Klinik Pratama Ibu Teresa Soegijapranata Catholic University (SCU) bersama Rumah Sakit (RS) Mata JEC-Candi Pamularsih, Semarang menyelenggarakan Seminar Kesehatan Mata di Theater Thomas Aquinas, Kampus 1 SCU Bendan pada Rabu, 21 Mei 2025. Rangkaian kegiatan ini mengundang antusiasme lebih dari 100 peserta dari kalangan sivitas akademika SCU, yaitu dosen, tenaga kependidikan, dan mahasiswa.
Selain seminar, para peserta juga mengikuti pemeriksaan mata, yaitu: refraksi mata meliputi ukuran mata dan tekanan bola mata untuk mengetahui indikasi myopia (rabun jauh), hyperopia (rabun dekat), dan astigmatisme (mata silinder), serta; eye check meliputi pemeriksaan saraf mata, katarak, dan glukoma melalui foto retina.
Penyakit Dry Eye atau Mata Kering
Menghadirkan Dokter Spesialis Mata dr. Marisa Rachim, SpM, penyakit dry eye menjadi topik yang dibahas dalam seminar ini. Menurut keterangan Koordinator Pelayanan Klinik Pratama Ibu Teresa dr. Fransisca Mellanie Suhendro, penyakit ini bisa disebabkan karena: screen time yang tinggi akibat terlalu lama melihat layar komputer, laptop, maupun smartphone; lamanya paparan sinar matahari terhadap mata; hingga banyak beraktivitas di ruangan ber-AC. “Jadi bukan hanya radiasi dari menatap layar atau terkena sinar matahari, tapi suhu juga berpengaruh,” lanjut dr. Mellanie.
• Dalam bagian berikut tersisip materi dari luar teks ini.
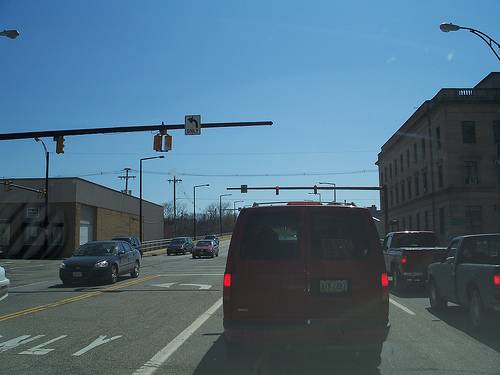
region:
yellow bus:
[225, 206, 382, 364]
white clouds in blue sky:
[40, 9, 101, 60]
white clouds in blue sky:
[54, 52, 98, 84]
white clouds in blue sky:
[141, 28, 182, 66]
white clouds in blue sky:
[257, 43, 338, 101]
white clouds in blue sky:
[332, 49, 380, 89]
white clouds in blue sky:
[321, 92, 361, 134]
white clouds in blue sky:
[272, 128, 316, 155]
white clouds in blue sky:
[77, 148, 102, 163]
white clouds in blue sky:
[350, 29, 410, 91]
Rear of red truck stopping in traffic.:
[213, 198, 401, 363]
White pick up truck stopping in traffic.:
[426, 230, 497, 332]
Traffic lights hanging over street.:
[226, 181, 325, 200]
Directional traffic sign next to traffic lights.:
[178, 109, 205, 138]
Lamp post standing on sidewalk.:
[136, 150, 167, 240]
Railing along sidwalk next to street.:
[143, 235, 163, 250]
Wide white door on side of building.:
[73, 203, 101, 247]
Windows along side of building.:
[388, 133, 430, 211]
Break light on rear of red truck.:
[217, 265, 240, 290]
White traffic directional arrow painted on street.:
[146, 275, 215, 300]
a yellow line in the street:
[42, 294, 71, 313]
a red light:
[221, 265, 233, 301]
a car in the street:
[60, 236, 143, 286]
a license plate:
[313, 277, 356, 295]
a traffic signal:
[231, 176, 376, 196]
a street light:
[194, 177, 211, 195]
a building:
[377, 143, 464, 222]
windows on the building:
[381, 150, 439, 196]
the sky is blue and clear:
[277, 67, 381, 141]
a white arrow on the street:
[156, 278, 215, 297]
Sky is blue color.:
[28, 12, 423, 95]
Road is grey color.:
[75, 290, 180, 330]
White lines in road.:
[30, 307, 225, 362]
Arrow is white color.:
[145, 270, 220, 300]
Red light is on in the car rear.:
[210, 245, 496, 305]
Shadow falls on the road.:
[55, 250, 490, 361]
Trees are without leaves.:
[157, 195, 237, 227]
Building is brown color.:
[365, 100, 495, 255]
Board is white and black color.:
[175, 105, 211, 145]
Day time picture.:
[16, 26, 488, 349]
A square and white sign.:
[175, 112, 210, 140]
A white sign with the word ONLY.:
[179, 110, 204, 137]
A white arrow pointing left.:
[143, 272, 218, 302]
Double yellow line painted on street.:
[6, 273, 173, 320]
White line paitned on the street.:
[164, 270, 211, 371]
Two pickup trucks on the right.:
[386, 216, 498, 339]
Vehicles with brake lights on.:
[221, 195, 398, 361]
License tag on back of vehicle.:
[315, 273, 355, 301]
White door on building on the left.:
[57, 183, 112, 257]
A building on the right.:
[368, 81, 498, 269]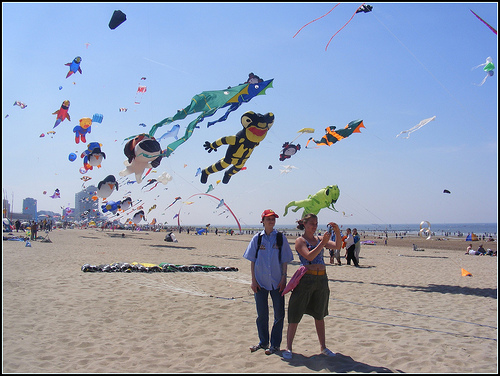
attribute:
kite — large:
[73, 243, 260, 289]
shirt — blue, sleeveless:
[297, 234, 325, 266]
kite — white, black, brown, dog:
[268, 90, 385, 185]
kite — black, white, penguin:
[89, 173, 118, 204]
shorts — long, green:
[284, 270, 331, 322]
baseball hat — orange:
[260, 210, 279, 219]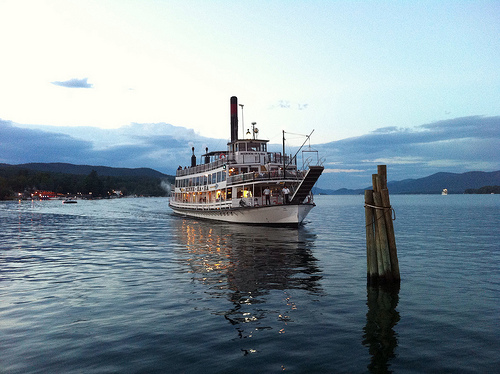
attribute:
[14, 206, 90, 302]
waters — calm, patch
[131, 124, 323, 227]
boat — reflecting, white, passenger, triple decker, ferry, reflected, large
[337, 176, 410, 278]
post — wooden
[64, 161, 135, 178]
mountain — tall, dark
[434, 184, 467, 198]
object — white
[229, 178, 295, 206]
people — standing, working, uniform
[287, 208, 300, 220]
light — on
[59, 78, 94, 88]
clouds — white, dark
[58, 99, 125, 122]
sun — set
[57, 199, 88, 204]
station — docking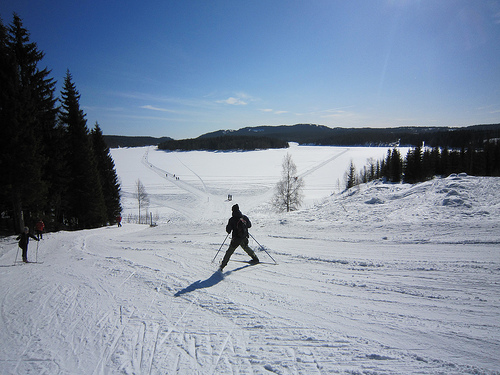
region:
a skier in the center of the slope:
[212, 200, 281, 292]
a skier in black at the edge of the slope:
[15, 215, 55, 277]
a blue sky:
[59, 12, 476, 123]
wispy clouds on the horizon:
[102, 87, 464, 121]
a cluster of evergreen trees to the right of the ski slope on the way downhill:
[0, 80, 120, 223]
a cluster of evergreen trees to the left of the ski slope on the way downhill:
[331, 145, 494, 190]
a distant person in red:
[32, 219, 54, 243]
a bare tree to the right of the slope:
[273, 154, 309, 215]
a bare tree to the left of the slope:
[125, 172, 166, 235]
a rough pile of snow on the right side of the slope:
[330, 182, 495, 217]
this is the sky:
[161, 5, 443, 97]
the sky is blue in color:
[181, 0, 268, 55]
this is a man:
[223, 202, 256, 266]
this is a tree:
[60, 73, 104, 197]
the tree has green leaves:
[61, 90, 71, 96]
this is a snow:
[56, 271, 123, 335]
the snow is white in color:
[36, 307, 113, 342]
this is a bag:
[236, 218, 246, 238]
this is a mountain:
[261, 124, 329, 135]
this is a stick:
[36, 240, 38, 265]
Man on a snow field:
[197, 187, 278, 273]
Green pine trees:
[2, 13, 138, 233]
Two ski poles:
[207, 226, 282, 264]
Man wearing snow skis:
[197, 197, 278, 277]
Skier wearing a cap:
[202, 195, 279, 275]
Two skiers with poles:
[6, 200, 291, 282]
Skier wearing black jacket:
[205, 197, 284, 272]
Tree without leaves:
[266, 149, 313, 220]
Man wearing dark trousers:
[199, 197, 289, 272]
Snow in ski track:
[308, 180, 498, 347]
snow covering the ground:
[57, 302, 348, 347]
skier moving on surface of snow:
[206, 200, 276, 270]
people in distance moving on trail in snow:
[145, 157, 190, 183]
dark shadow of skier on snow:
[165, 261, 250, 301]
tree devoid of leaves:
[270, 146, 305, 216]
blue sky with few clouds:
[85, 5, 490, 125]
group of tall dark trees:
[0, 5, 120, 217]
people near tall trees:
[6, 10, 51, 265]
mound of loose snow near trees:
[331, 145, 497, 225]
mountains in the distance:
[186, 120, 367, 137]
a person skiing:
[209, 201, 279, 276]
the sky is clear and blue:
[0, 1, 497, 141]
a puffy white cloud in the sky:
[206, 85, 254, 107]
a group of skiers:
[162, 169, 183, 184]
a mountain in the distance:
[200, 122, 334, 141]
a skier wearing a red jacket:
[34, 218, 44, 232]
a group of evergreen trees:
[0, 7, 126, 240]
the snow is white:
[1, 140, 498, 374]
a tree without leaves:
[269, 151, 308, 216]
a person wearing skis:
[218, 254, 280, 277]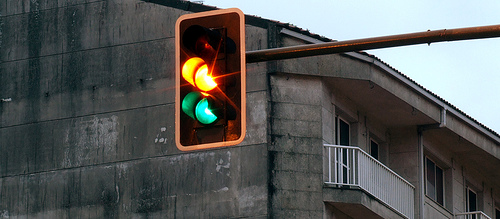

Ia menjelaskan keluhan paling ringan yang bisa dirasakan oleh penderita dry eye adalah mata yang berkedip-kedip atau biasa disebut ‘kelilipan.’ Bukan disebabkan oleh benda asing yang tersangkut pada mata, melainkan karena mata yang kering. Keluhan ringan ini seringkali diabaikan oleh penderita, yang kemudian efeknya bisa memberikan sensasi ‘terbakar’ atau ‘panas’ pada mata.
“Jadi awalnya kita sering kali tidak sadar, sehingga ketika sudah diperiksa sudah mulai infeksi dan parah. Sangat disayangkan, makanya kami berupaya mengedukasi hal tersebut,” tambah dr. Mellanie.
Edukasi untuk Pencegahan
Maka dari itu, ia menilai pentingnya edukasi tentang dry eye diberikan kepada sivitas akademika. Menurutnya, topik ini relevan dengan proses akademik di kampus yang saat ini banyak bersinggungan dengan digitalisasi. Hal ini tentunya menyebabkan potensi screen time di kalangan sivitas akademika menjadi meningkat. “Sekarang semuanya bisa kita lihat serba online, maka kami terpikir untuk mengangkat topik ini,” tegasnya.
Ia pun mengajak para sivitas akademika untuk menerapkan langkah preventif yang bisa dilakukan untuk mencegah dry eye. Beberapa di antaranya seperti menggunakan kacamata saat berada di luar ruangan dengan kondisi sinar matahari terik dan mengatur waktu istirahat dalam menggunakan mata.
Adapun waktu yang direkomendasikan yaitu membatasi melihat dekat selama 20 menit, kemudian melihat jauh atau berkedip selama 20 detik. “Tujuannya untuk menjaga kelembapan mata,” tutup dr. Mellanie.